# Critique my riding XC!



## mudypony (Jan 30, 2008)

I just wanted to say those pics are fantastic. So crystal clear. Also, your horse is adorable!


----------



## PoptartShop (Jul 25, 2010)

Wow you guys look great.  I LOVE XC!


----------



## brittx6x6 (Mar 4, 2007)

It looks like you did a pretty good job. Congrats on not being as nervous. I know my first year of doing xcountry was not good at all because I was soooo nervous. You horse is adorable! Keep up the good work. And remember to always look up even when going down (like hills, banks)


----------



## Dumas'_Grrrl (Apr 2, 2008)

Very Nice!!!!  Beautiful day, beautiful pictures, wow... Thanks for sharing! Great riding too! You looked really good overall! 8)


----------



## carriedenaee (Apr 17, 2008)

what breed is your horse?? he is absolutely stunning!!!!

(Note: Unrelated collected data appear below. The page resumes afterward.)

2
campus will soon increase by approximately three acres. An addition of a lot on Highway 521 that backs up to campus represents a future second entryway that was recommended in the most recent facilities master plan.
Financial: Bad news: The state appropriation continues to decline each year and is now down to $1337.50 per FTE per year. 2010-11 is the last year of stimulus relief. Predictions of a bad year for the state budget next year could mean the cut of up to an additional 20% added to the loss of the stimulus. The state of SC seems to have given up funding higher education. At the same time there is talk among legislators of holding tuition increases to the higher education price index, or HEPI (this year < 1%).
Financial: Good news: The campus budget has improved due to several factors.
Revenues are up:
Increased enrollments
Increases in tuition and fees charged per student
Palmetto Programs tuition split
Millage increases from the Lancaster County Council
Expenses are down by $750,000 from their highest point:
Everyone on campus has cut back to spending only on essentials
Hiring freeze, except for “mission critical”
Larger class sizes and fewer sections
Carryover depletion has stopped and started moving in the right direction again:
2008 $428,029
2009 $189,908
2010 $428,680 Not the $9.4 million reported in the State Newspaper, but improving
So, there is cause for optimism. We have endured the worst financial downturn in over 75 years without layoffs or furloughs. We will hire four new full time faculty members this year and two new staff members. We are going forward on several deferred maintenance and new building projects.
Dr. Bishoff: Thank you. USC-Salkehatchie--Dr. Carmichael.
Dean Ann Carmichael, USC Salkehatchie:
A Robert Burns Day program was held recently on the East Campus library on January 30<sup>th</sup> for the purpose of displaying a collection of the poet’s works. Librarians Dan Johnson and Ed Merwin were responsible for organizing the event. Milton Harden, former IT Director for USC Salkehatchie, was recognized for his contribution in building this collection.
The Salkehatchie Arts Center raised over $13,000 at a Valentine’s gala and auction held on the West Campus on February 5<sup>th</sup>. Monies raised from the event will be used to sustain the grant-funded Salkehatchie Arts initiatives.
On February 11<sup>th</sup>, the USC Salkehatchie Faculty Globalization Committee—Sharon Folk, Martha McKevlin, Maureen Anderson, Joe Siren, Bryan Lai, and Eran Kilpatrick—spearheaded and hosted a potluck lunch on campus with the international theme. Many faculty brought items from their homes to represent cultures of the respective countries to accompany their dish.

you look good on him...i think yall make a wonderful team!
i would love to cross country!


----------



## GeminiJumper (Jun 12, 2008)

You guys look great together, although I will say I've never seen that kind of horse do XC!!!

You have a nice, consistent straight line from the bit to your elbow, heels down, and you are always waiting for your horse to jump--your not jumping ahead of him. The third from last picture looks like you could of released him a bit more, however, very nice releases over all. 

Great job!!


----------



## Kyani (Apr 30, 2007)

Thanks guys! I actually think my position over XC is much better than showjumping - perhaps because theres less work to do getting the horse to go forward and also because our XC fences were TINY! 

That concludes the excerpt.